In the digital age, there exists an abundance of digitized sources. Text analysis deals with large corpora of sources and how to access this vast and mostly available historical record, from nineteenth-century British novels to Early American newspapers. Humanities scholars wishing to use these sources should know how to navigate this revolutionary digitization of material. Numerous methodologies allow for this navigation, such as topic modeling, word frequencies, token distribution analysis, and even network analysis, but they do come with caveats.
Most of these tools involve distant reading, discussed by Italian literary scholar Franco Moretti. Distantly reading the entire run of an eighteenth-century newspaper could allow patterns to emerge that otherwise wouldn’t with traditional close reading. One of the central ideas in text analysis is that distant reading complements close reading. Textual analysis of over one million words provides context for each source closely read. It generates new research questions and puts the hundreds of sources in context with the thousands and millions of words in text. Then hopefully, the digital methodology illuminates patterns or anomalies in the sources that prompt close reading and analysis. It is a matter of scale. The scholar can “read” a large amount, closely read a selection, then interpret and provide a representative argument for the corpus.
Another issue of text analysis is whether the technology drives the historical questions and whether distant reading really tells us anything surprising. When typing in a search term or terms, the scholar is already expecting to find that pattern in the text, as Cohen and Gibbs made clear in “A Conversation with Data: Prospecting Victorian Words and Ideas.” The supposed advantage of topic modeling is that the program generates topics of collocated words across the “bag of words,” rather than someone manually defining the search terms. The scholar determines which words to omit from the computational analysis, or stop words, determines the number of topics generated, and assigns meaning to those topics and explores them across texts and time. In “Quantifying Kissinger,” Micki Kaufman states that she used forty topics for that corpus because Robert Nelson did so in Mining the Dispatch. Matthew Jockers, in Macroanalysis: Digital Methods and Literary History, generated about five hundred topics for his data set of over 3,000 nineteenth-century books, consulting with numerous colleagues across disciplines to name them. Would their research change with different numbers of topics, or with different ways of interpreting and visualizing those topics?
Benjamin Schmidt argues in “Words Alone: Dismantling Topic Models in the Humanities,” that scholars need to focus on the actual words in the topic and compare them, because this methodology can be misleading. I have to agree with his caveats with this methodology, as I played around with topic modeling in the second semester of Digital Humanities coursework at GMU and confronted problems. In an attempt to distantly read a small corpus of nineteenth-century medical journal articles on hysteria in Clio II, I used topic modeling. I wanted to compare case studies of male and female hysteria in the nineteenth-century to explore the differences and/or similarities in symptoms, diagnoses, prognoses, and proposed cures and therapies. I wanted to analyze those results in the context of American medical discourse about the body, mind, and gender.
I learned a lot about how to not approach text analysis. First, I only used a limited number of search terms to find the articles in ProQuest and other databases with digitized medical journals. I searched for “hysteria” and “hysterical.” I only found about seventy case studies for males and females combined, but those often discussed more than one patient. In only using those search terms, I probably (definitely) missed out on other names and ideas of “hysteria” in the nineteenth-century. Amassing a much larger corpus of medical journals devoted to mental illness and separating the articles on gender would provide a more exploratory and less contrived experience. It would also provide a better context in which to situate ideas about hysteria.

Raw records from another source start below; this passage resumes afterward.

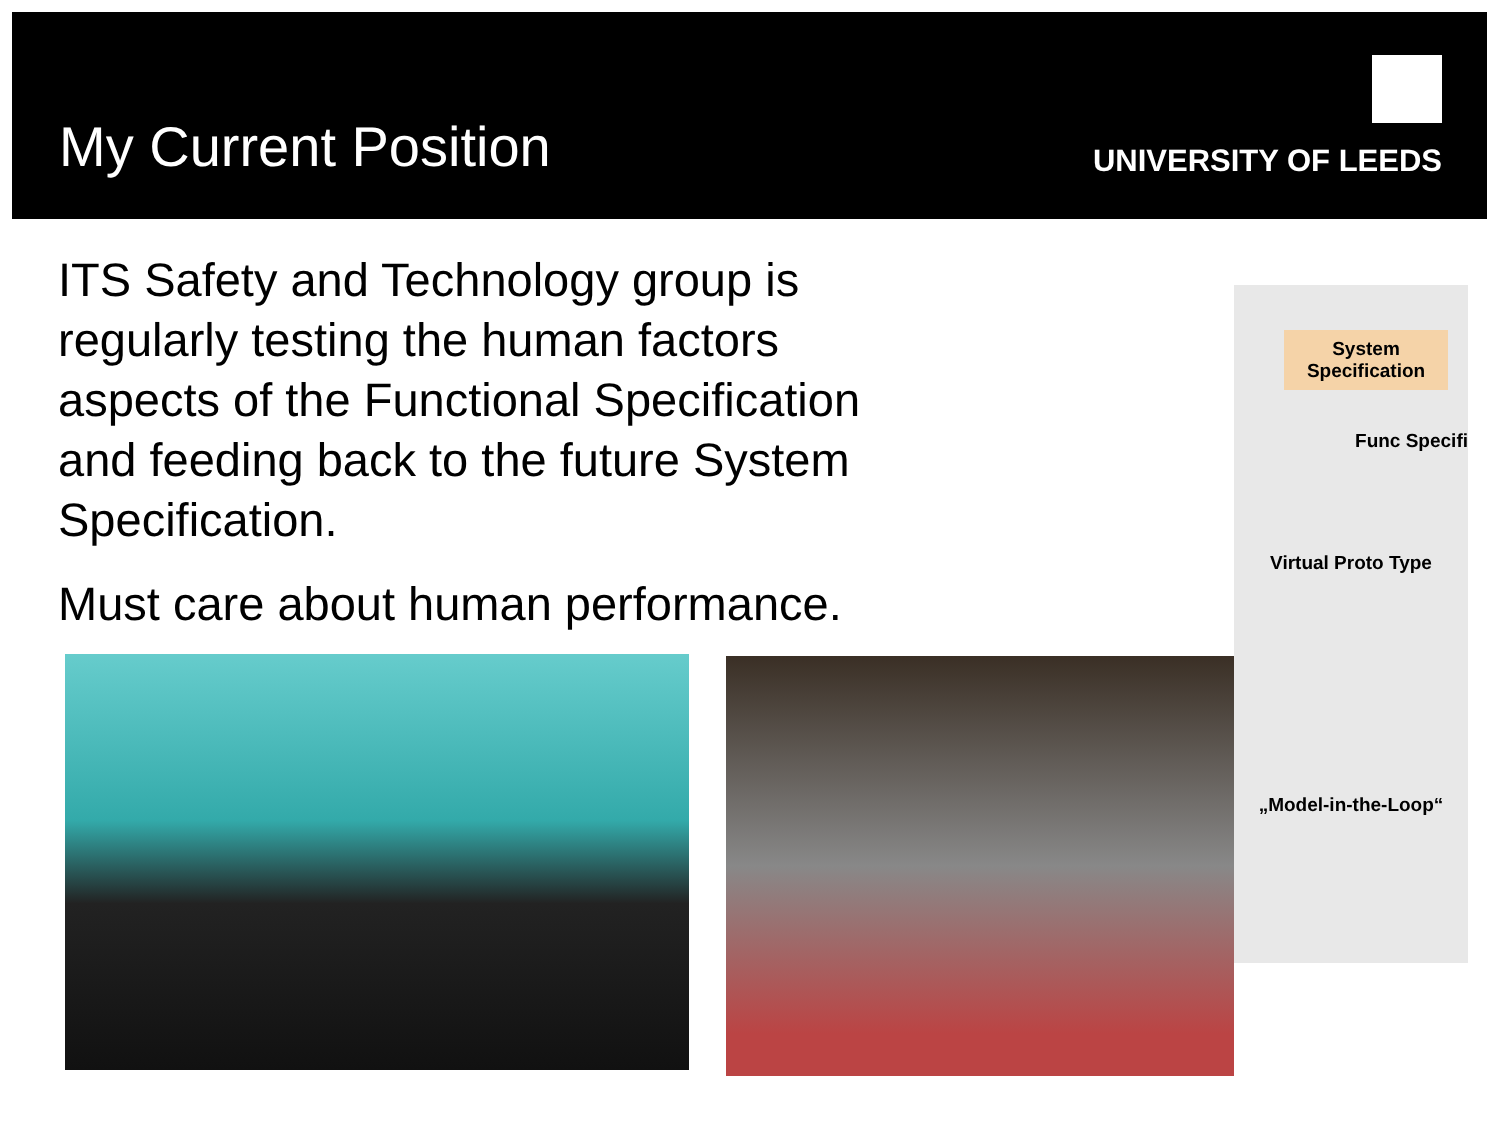My Current Position
UNIVERSITY OF LEEDS
ITS Safety and Technology group is regularly testing the human factors aspects of the Functional Specification and feeding back to the future System Specification.
Must care about human performance.
System Specification
Func Specifi
Virtual Proto Type
„Model-in-the-Loop“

Secondly, because my corpus was not large enough to generate more accurate topic models, the models changed from ten to twenty to forty topics. In comparing the two genders together, a set of words suggesting the reproductive system appeared, but it did not appear in the topics generated for the genders separately. That seemed like an important anomaly, because the root of “hysteria” is Greek for uterus. Third, I experienced trouble naming the topics and was not wholly satisfied with the ones I had interpreted. The project resulted in more of a proposal for a better use of topic modeling for the research questions. As in the projects for this week, text analysis seems to work better as a methodology for exploring an already amassed corpus or corpora of text. It is very useful for “reading” patterns and anomalies that then generate interesting research questions for close reading.